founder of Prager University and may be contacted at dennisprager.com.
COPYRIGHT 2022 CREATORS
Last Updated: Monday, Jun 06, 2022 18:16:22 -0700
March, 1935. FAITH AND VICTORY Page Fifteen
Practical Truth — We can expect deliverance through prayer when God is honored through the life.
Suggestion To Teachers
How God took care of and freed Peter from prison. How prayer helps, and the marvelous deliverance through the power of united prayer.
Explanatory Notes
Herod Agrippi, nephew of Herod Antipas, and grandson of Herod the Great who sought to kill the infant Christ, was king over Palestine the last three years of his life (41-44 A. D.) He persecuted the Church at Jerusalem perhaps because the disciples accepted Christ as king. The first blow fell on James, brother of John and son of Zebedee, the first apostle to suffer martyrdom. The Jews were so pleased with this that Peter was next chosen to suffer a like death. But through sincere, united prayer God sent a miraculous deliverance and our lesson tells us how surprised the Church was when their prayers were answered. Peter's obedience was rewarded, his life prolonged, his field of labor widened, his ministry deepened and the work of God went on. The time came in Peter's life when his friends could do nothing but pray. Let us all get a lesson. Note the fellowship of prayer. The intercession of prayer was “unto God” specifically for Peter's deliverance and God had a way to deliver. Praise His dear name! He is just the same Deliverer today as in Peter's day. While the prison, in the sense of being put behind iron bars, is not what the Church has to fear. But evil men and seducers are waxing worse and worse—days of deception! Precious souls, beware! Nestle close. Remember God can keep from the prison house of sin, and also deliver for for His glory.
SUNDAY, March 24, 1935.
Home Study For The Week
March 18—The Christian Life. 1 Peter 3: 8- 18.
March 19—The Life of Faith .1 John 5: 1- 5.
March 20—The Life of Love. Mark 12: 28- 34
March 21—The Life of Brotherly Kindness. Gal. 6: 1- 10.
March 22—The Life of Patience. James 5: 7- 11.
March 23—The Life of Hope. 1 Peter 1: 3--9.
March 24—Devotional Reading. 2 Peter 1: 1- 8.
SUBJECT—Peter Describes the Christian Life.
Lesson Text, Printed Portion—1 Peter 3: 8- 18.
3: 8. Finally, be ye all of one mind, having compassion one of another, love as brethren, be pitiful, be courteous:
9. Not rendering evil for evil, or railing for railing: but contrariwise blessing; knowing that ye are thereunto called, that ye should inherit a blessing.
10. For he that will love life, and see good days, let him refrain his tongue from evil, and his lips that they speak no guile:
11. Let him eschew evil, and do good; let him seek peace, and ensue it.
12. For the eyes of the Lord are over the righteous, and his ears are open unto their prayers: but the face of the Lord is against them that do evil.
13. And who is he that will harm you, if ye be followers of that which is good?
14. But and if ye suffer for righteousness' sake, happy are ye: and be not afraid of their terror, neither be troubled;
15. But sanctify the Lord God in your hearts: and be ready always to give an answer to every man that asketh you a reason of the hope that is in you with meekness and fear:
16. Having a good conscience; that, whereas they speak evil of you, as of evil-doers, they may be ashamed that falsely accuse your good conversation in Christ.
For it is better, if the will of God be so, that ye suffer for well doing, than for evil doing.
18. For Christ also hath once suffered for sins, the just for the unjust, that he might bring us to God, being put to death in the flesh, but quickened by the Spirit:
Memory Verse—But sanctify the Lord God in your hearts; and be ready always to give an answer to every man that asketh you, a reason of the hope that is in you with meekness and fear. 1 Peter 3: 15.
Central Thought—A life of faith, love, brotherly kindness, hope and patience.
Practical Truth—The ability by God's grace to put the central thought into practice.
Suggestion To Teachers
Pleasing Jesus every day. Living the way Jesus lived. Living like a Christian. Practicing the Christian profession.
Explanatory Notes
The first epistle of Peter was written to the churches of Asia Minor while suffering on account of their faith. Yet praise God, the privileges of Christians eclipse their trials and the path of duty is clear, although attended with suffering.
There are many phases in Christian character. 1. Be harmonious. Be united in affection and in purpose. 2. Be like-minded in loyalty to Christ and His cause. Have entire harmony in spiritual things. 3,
════════════════
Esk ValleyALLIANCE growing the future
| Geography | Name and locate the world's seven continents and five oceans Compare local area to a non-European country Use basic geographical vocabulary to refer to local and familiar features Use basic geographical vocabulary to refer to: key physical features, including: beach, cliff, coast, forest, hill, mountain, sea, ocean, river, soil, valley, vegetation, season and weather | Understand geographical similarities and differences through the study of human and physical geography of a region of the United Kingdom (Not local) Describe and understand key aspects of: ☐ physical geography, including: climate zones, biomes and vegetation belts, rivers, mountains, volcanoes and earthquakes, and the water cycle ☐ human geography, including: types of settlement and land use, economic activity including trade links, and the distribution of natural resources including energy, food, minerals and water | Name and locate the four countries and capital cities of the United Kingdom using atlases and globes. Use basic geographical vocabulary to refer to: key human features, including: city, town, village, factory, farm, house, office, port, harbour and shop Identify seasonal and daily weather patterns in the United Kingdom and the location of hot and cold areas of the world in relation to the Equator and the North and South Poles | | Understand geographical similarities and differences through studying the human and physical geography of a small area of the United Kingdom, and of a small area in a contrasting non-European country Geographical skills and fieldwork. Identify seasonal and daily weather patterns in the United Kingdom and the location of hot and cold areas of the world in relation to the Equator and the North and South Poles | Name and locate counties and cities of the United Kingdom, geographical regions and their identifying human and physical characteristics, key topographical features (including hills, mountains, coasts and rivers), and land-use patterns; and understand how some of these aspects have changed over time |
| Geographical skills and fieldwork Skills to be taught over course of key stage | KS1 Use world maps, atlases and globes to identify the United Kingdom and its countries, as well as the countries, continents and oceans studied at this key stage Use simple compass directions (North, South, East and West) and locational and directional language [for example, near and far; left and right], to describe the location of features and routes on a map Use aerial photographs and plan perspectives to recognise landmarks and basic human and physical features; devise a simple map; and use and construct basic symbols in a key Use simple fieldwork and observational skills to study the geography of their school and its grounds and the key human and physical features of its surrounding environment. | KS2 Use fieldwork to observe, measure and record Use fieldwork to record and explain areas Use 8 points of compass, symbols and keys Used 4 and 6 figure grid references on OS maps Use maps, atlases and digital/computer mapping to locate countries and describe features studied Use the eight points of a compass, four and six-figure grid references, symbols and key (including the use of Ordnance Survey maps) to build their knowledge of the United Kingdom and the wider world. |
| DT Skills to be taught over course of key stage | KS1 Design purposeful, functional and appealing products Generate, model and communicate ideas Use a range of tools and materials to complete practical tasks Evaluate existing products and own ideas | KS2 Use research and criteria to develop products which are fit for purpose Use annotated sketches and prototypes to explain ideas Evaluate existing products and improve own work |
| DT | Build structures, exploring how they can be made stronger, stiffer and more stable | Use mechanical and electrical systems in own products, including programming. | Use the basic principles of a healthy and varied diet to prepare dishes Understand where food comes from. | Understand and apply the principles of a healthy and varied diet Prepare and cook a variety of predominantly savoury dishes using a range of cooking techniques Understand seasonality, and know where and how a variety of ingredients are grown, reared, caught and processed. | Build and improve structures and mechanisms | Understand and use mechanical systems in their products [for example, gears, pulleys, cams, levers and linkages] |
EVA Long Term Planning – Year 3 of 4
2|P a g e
════════════════
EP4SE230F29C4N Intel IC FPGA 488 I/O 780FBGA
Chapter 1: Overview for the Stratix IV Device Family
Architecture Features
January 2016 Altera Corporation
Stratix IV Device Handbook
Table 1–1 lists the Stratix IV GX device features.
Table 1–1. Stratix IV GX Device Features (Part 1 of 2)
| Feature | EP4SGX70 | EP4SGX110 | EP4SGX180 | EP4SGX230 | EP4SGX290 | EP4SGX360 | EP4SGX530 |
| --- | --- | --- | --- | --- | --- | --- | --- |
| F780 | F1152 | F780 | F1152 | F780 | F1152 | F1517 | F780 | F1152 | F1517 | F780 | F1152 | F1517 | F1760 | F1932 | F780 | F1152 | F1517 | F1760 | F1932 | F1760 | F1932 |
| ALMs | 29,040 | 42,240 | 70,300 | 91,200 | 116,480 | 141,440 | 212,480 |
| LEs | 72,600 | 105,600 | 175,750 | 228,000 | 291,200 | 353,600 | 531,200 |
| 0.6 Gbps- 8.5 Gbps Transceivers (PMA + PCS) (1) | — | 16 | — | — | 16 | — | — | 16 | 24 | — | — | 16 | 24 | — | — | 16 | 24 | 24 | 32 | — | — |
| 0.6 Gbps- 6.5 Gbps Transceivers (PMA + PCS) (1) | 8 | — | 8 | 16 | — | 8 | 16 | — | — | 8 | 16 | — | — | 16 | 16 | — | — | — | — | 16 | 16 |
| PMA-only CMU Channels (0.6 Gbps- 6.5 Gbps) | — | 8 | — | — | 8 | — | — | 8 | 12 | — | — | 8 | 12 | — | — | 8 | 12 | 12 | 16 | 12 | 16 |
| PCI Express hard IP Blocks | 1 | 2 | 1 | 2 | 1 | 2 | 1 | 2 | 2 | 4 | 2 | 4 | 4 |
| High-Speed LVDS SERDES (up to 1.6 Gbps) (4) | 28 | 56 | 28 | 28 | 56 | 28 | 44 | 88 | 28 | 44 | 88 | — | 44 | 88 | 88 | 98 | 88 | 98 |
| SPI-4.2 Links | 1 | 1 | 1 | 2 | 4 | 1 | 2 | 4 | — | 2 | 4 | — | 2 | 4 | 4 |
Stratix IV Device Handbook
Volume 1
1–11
════════════════
> [HOW TO COMPLETE THIS TASK] Everything from the line with "January 2016 Altera Corporation" through the line with "PCI Express hard" in the listing above must be retyped exactly, with nothing added.

> [OUTPUT FOR THIS TASK]
January 2016 Altera Corporation
Stratix IV Device Handbook
Table 1–1 lists the Stratix IV GX device features.
Table 1–1. Stratix IV GX Device Features (Part 1 of 2)
| Feature | EP4SGX70 | EP4SGX110 | EP4SGX180 | EP4SGX230 | EP4SGX290 | EP4SGX360 | EP4SGX530 |
| --- | --- | --- | --- | --- | --- | --- | --- |
| F780 | F1152 | F780 | F1152 | F780 | F1152 | F1517 | F780 | F1152 | F1517 | F780 | F1152 | F1517 | F1760 | F1932 | F780 | F1152 | F1517 | F1760 | F1932 | F1760 | F1932 |
| ALMs | 29,040 | 42,240 | 70,300 | 91,200 | 116,480 | 141,440 | 212,480 |
| LEs | 72,600 | 105,600 | 175,750 | 228,000 | 291,200 | 353,600 | 531,200 |
| 0.6 Gbps- 8.5 Gbps Transceivers (PMA + PCS) (1) | — | 16 | — | — | 16 | — | — | 16 | 24 | — | — | 16 | 24 | — | — | 16 | 24 | 24 | 32 | — | — |
| 0.6 Gbps- 6.5 Gbps Transceivers (PMA + PCS) (1) | 8 | — | 8 | 16 | — | 8 | 16 | — | — | 8 | 16 | — | — | 16 | 16 | — | — | — | — | 16 | 16 |
| PMA-only CMU Channels (0.6 Gbps- 6.5 Gbps) | — | 8 | — | — | 8 | — | — | 8 | 12 | — | — | 8 | 12 | — | — | 8 | 12 | 12 | 16 | 12 | 16 |
| PCI Express hard IP Blocks | 1 | 2 | 1 | 2 | 1 | 2 | 1 | 2 | 2 | 4 | 2 | 4 | 4 |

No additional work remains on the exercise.